Stored items:
# # # #

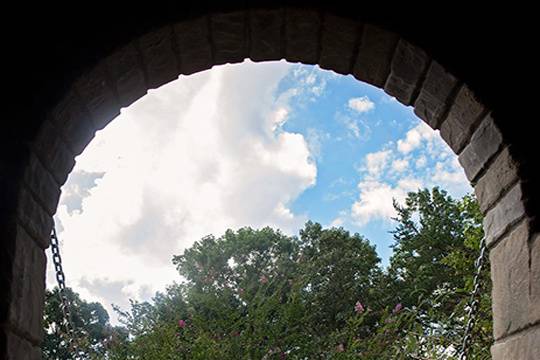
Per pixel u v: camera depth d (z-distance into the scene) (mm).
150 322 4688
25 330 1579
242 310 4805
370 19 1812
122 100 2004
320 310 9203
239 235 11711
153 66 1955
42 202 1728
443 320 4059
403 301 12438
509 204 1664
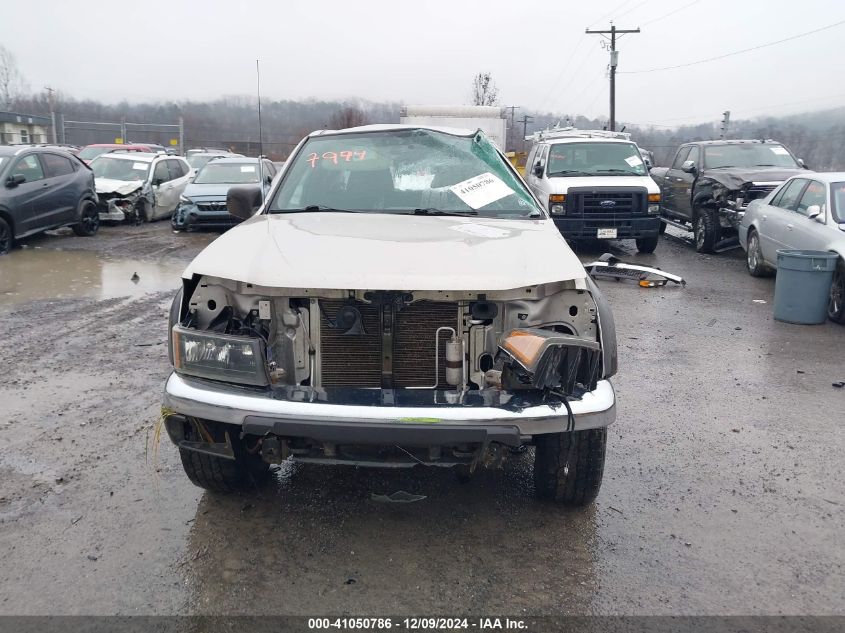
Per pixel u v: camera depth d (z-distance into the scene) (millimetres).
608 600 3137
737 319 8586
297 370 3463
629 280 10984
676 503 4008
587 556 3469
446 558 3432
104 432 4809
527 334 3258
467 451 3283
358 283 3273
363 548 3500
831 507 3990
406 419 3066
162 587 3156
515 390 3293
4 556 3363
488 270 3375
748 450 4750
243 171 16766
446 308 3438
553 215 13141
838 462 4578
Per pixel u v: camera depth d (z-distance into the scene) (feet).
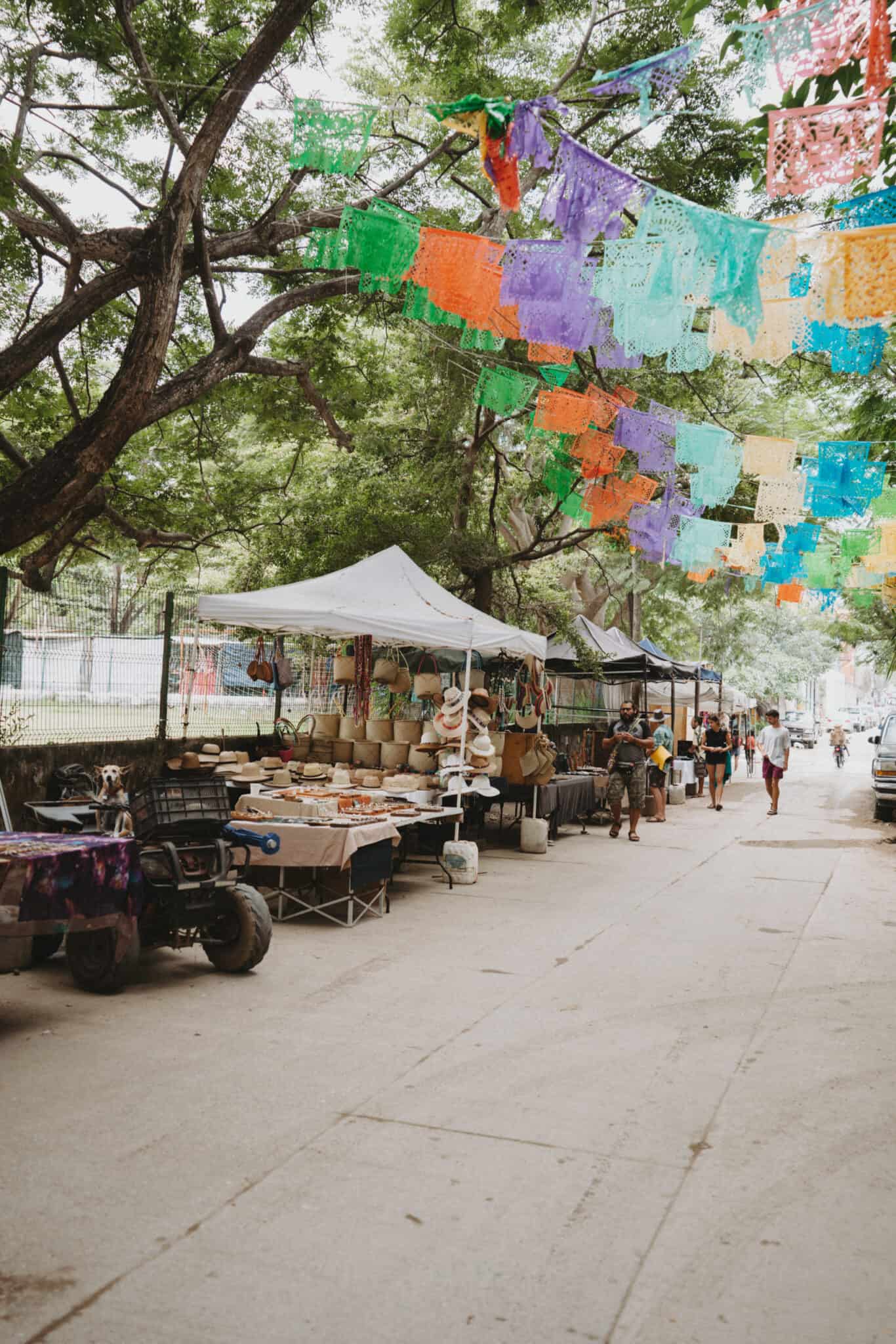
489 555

# # # #

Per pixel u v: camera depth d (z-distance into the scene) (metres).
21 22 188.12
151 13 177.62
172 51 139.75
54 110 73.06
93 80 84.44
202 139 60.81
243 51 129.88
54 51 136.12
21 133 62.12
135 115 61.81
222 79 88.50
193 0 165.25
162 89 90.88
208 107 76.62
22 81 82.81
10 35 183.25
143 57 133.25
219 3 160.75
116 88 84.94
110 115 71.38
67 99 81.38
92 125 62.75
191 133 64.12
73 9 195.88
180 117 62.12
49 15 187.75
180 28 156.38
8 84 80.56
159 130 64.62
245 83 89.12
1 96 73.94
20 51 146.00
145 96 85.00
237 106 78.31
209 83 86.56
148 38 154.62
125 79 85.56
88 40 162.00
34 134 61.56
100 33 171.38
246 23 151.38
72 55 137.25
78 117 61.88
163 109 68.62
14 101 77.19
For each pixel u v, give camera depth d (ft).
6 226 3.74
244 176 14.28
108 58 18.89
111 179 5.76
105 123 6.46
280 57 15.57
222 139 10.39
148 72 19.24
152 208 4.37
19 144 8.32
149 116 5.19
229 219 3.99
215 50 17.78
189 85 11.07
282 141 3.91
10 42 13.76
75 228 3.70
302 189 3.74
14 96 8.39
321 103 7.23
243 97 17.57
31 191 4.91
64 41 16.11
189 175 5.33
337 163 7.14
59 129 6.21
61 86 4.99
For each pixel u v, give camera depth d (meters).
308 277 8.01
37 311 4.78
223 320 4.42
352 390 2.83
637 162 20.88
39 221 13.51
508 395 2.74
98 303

# # # #

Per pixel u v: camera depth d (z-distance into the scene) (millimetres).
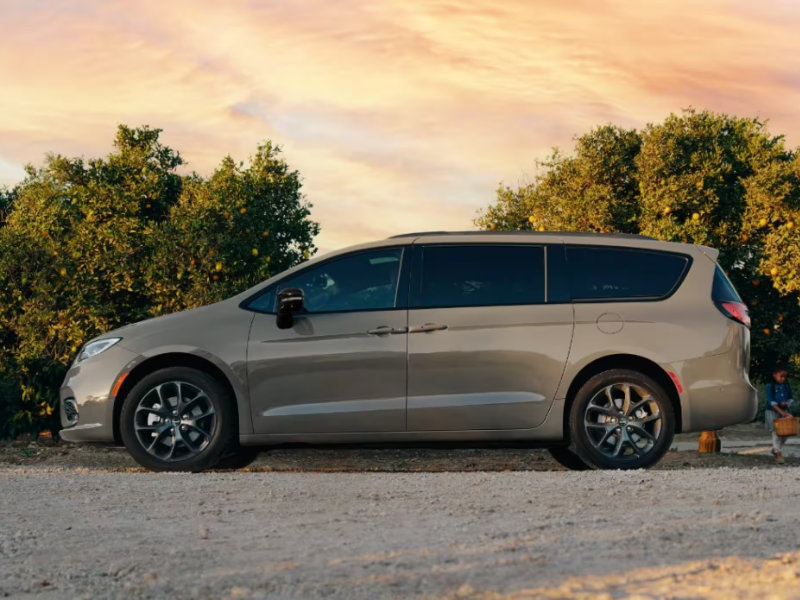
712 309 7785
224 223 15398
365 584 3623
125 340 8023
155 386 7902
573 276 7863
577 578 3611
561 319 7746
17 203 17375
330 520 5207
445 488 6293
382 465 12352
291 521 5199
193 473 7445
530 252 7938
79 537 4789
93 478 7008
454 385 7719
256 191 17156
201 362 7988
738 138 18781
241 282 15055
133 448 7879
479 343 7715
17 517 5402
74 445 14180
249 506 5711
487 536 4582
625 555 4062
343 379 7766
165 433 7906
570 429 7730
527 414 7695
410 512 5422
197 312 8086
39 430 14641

# # # #

WORK TO COMPLETE: The lines you return should be those above that contain the word "camera", every one of them.

ANSWER TO THIS EXERCISE:
Per pixel u v: camera depth d (z-distance into the scene) (mm).
Per pixel u v: camera depth d (z-distance into the scene) (millimetres).
Per pixel u v: camera depth d (z-distance into the scene) (feet).
Per pixel u v: camera depth d (z-distance into the scene) (metres).
For each pixel u v, give camera depth d (ft).
For each pixel u v, give camera depth d (meters).
Per pixel u v: camera depth d (z-distance into the scene) (millimetres).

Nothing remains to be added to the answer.